▶ **What is needed**: Find the line containing "[565,437,613,455] Vua.js ->" in the records below. Copy exactly that line and each one after it, ending at the line containing "[223,675,271,693] Vua.js ->", and nothing more.

▶ **Available data**:
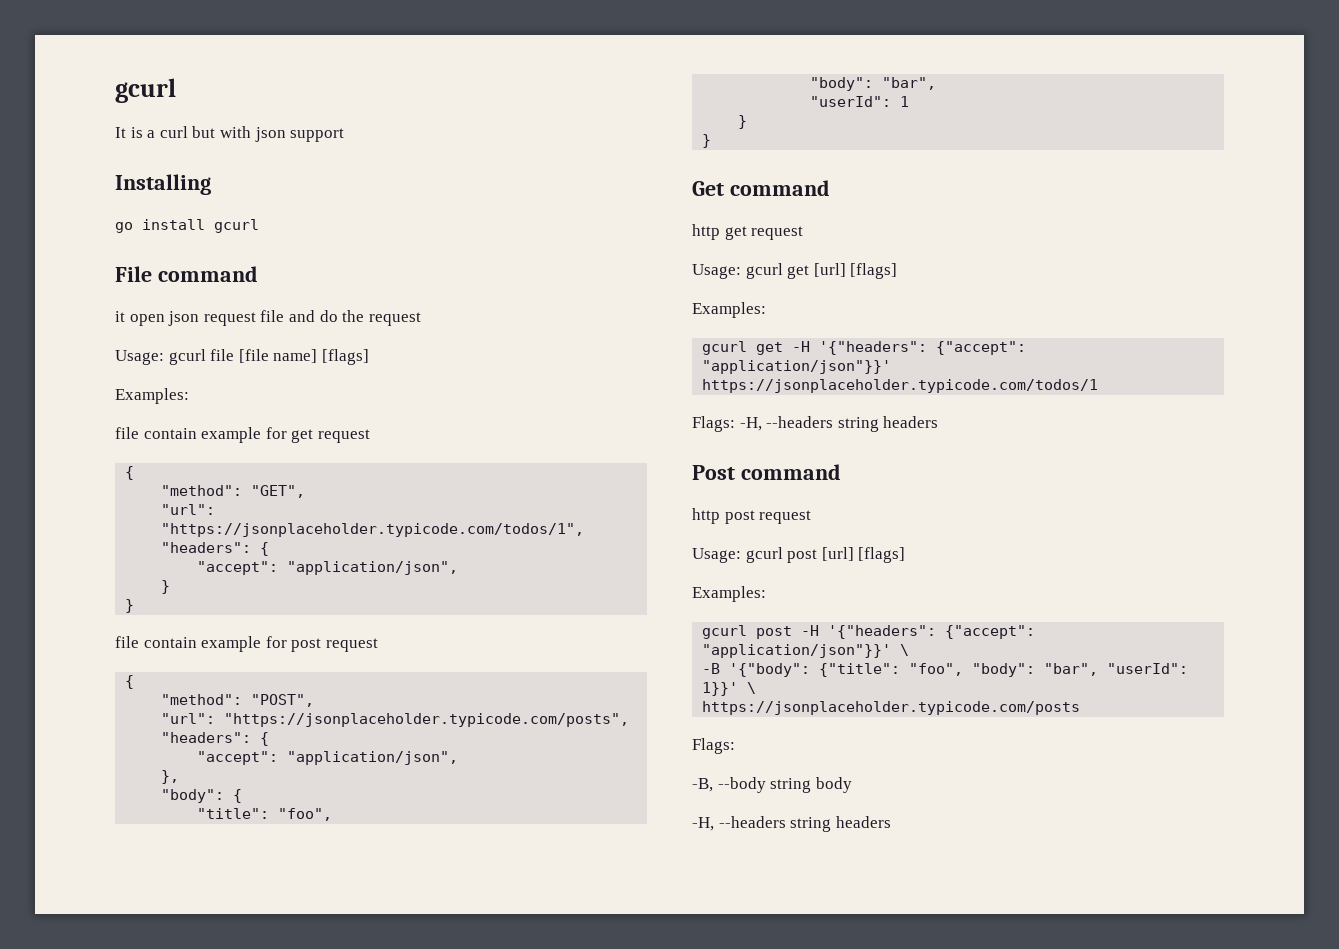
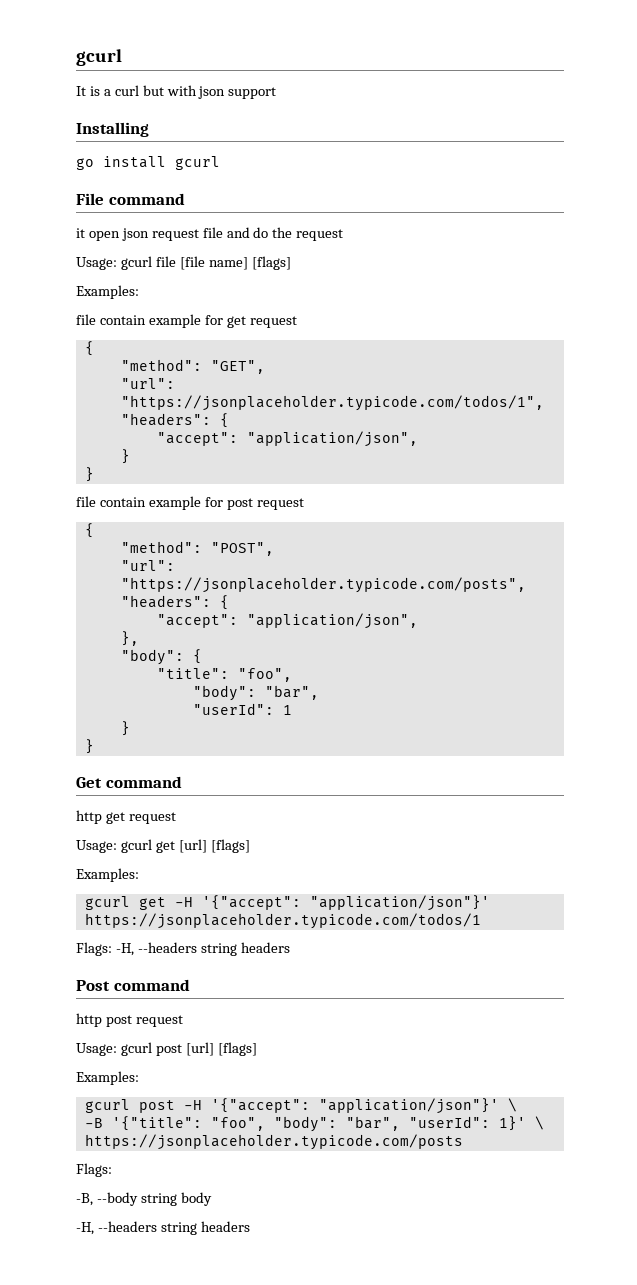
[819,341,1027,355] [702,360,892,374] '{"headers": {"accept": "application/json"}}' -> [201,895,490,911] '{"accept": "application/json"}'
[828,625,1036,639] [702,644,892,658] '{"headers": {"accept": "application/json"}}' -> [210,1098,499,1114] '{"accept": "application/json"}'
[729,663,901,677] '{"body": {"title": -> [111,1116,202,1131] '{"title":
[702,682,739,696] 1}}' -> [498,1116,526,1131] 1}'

* * *

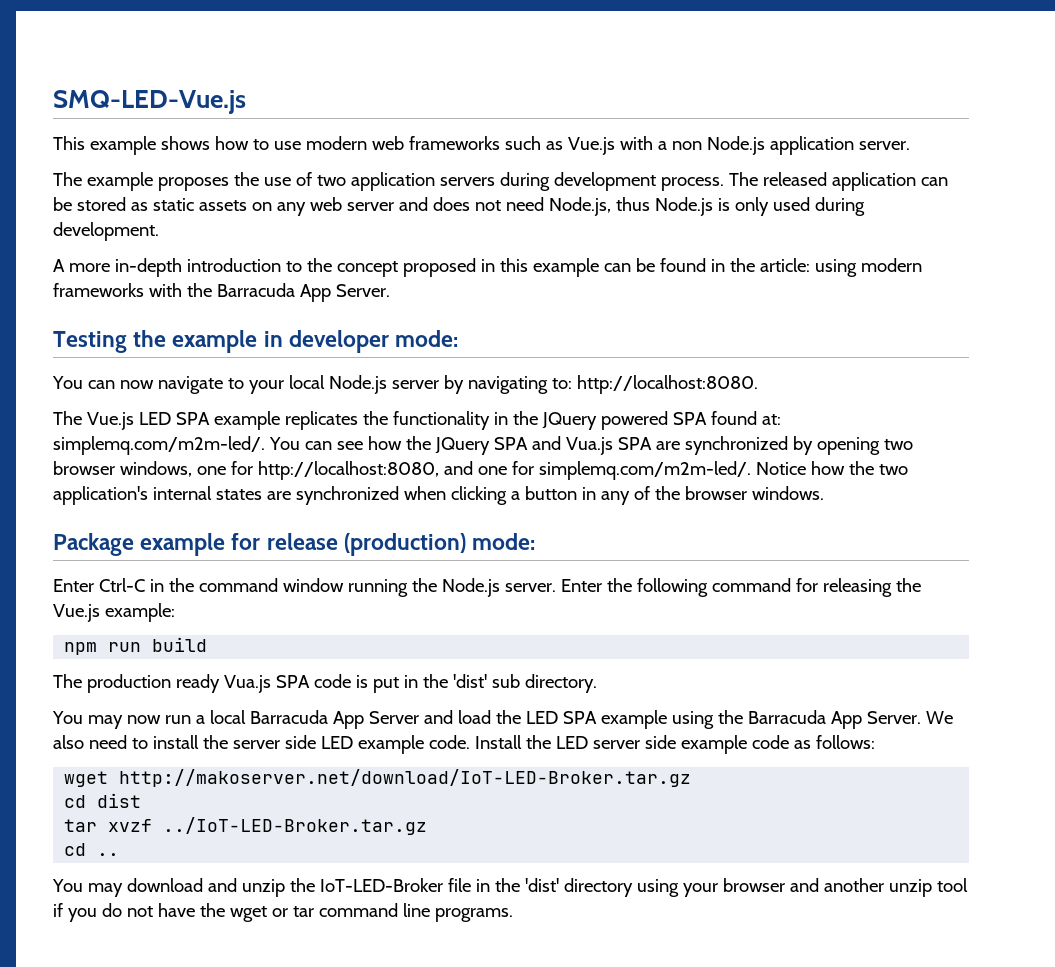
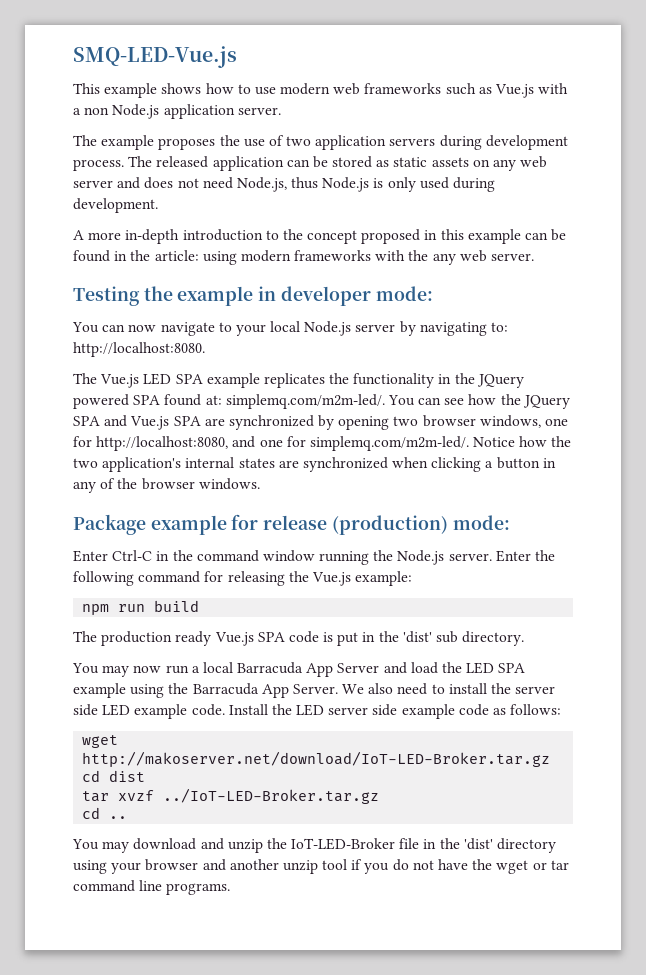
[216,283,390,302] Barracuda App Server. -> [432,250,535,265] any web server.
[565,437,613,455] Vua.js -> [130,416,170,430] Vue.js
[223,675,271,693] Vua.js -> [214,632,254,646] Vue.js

▶ **Problem solution**:
[565,437,613,455] Vua.js -> [130,416,170,430] Vue.js
[223,675,271,693] Vua.js -> [214,632,254,646] Vue.js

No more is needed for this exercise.